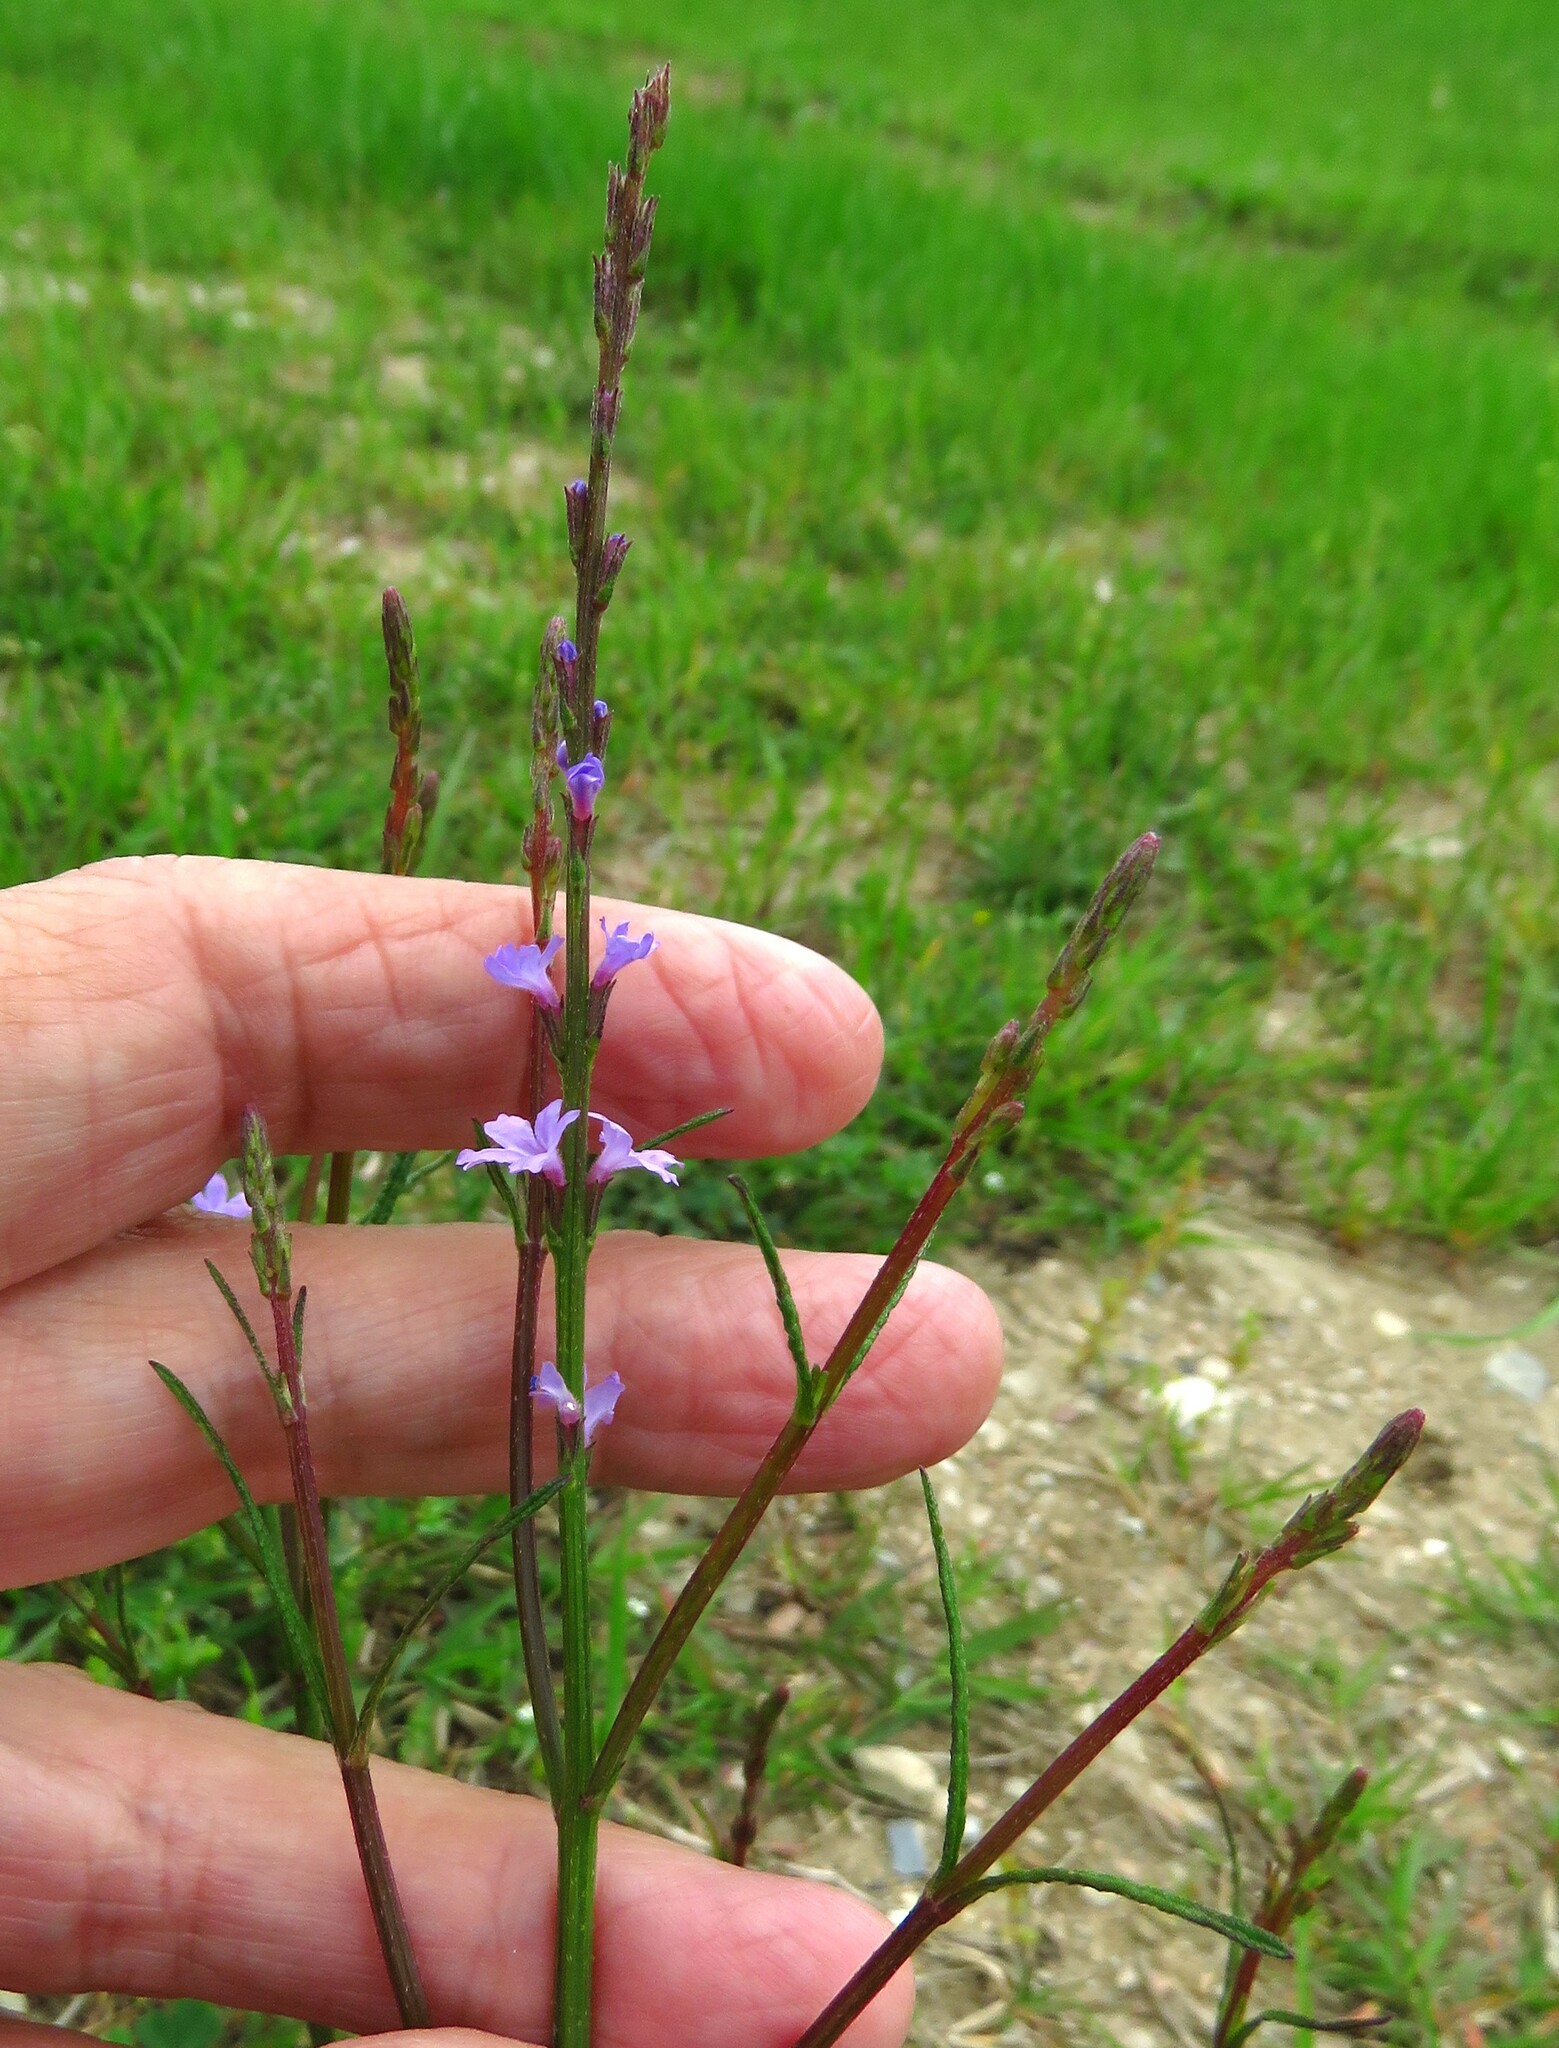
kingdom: Plantae
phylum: Tracheophyta
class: Magnoliopsida
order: Lamiales
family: Verbenaceae
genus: Verbena
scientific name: Verbena halei
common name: Texas vervain
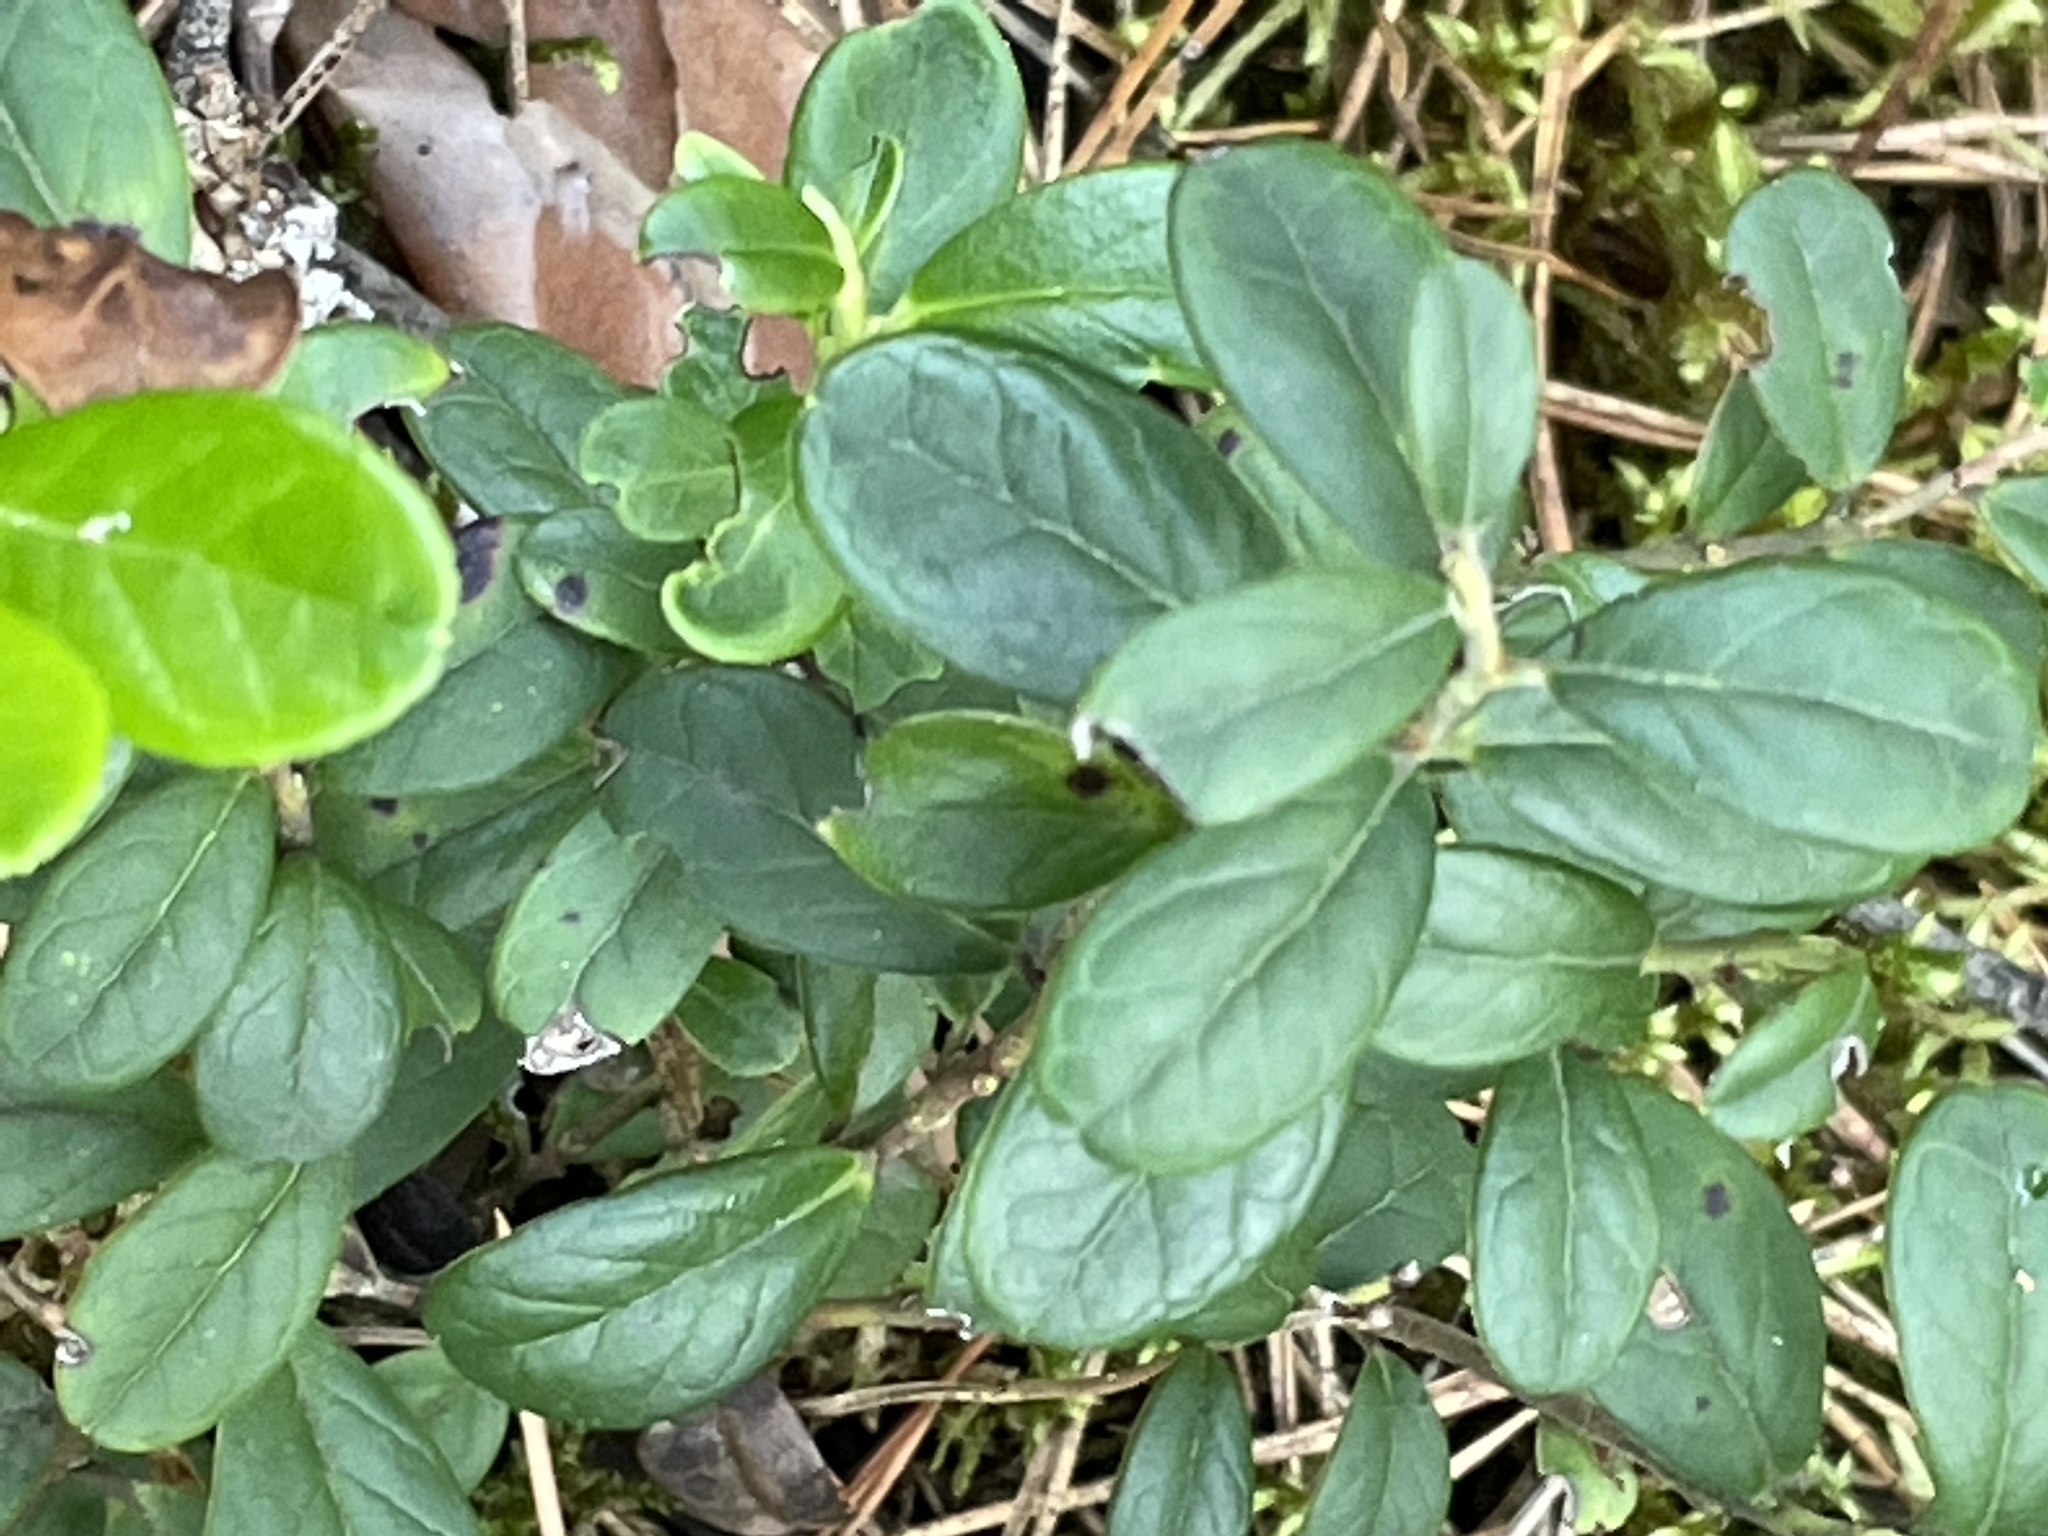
———
■ REQUIREMENT ■
Reproduce, unchanged, the lines above from the one with "order: Lamiales" up to and including the last line, leaving out the pictures.

■ RESULT OF THE TASK ■
order: Lamiales
family: Verbenaceae
genus: Verbena
scientific name: Verbena halei
common name: Texas vervain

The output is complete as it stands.